» Exercise objective
From the material below, copy every line in which the word "работе" occurs.

___ Excerpted data

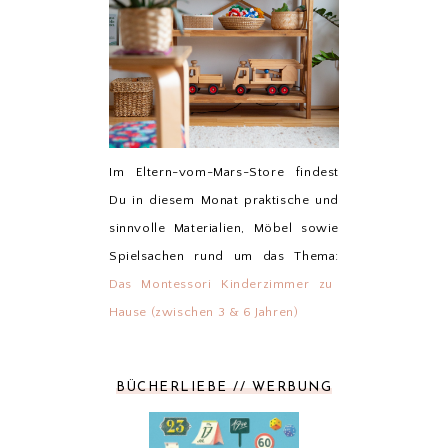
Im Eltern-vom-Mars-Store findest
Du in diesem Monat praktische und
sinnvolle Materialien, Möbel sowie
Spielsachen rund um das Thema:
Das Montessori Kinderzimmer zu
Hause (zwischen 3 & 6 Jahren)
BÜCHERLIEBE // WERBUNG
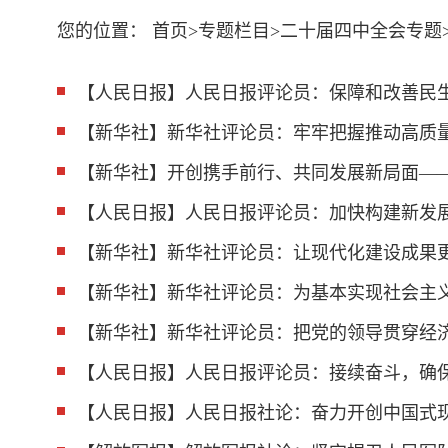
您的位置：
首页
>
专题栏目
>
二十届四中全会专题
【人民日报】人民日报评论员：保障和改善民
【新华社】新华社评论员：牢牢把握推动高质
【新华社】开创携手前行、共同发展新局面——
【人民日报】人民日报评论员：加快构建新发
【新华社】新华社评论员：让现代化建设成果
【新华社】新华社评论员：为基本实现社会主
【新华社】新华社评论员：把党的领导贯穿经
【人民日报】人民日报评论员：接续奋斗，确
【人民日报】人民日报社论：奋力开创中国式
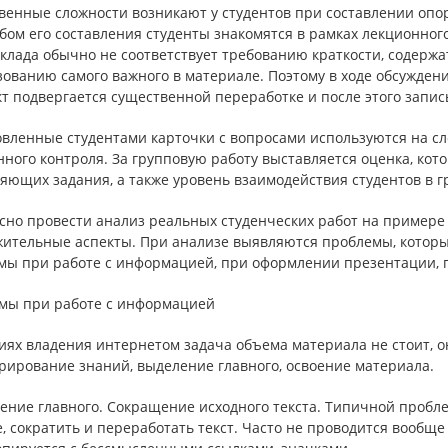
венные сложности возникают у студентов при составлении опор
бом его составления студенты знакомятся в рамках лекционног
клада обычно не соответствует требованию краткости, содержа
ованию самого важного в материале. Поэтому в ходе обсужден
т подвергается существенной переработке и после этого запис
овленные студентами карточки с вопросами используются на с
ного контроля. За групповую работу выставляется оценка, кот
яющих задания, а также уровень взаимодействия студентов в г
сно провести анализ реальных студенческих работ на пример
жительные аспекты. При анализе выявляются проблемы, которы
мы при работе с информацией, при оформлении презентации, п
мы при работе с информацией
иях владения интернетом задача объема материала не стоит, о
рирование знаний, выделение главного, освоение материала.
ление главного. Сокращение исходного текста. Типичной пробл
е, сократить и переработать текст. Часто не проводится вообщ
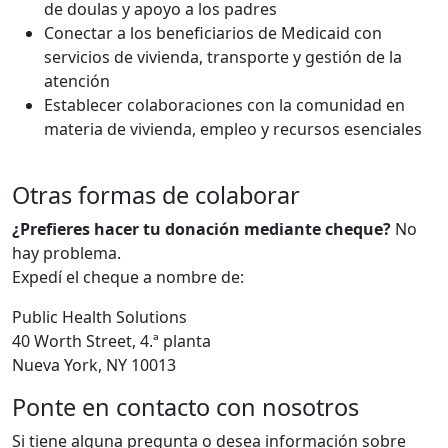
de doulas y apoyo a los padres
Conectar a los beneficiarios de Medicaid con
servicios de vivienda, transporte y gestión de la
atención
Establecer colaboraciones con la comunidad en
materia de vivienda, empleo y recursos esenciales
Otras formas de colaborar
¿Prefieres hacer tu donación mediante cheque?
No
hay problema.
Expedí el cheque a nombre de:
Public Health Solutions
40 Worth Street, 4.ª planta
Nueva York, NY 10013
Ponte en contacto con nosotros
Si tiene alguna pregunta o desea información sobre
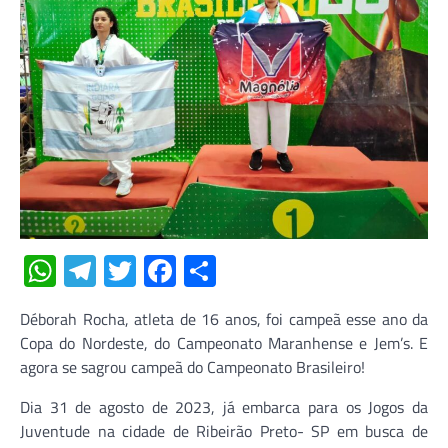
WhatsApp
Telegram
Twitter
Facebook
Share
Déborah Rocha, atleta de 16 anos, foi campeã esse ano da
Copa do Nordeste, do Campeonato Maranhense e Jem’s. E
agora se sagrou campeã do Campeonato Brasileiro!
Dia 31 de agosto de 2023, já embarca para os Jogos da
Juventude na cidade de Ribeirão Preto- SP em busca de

______

» Problem solution
мы при работе с информацией, при оформлении презентации, п
мы при работе с информацией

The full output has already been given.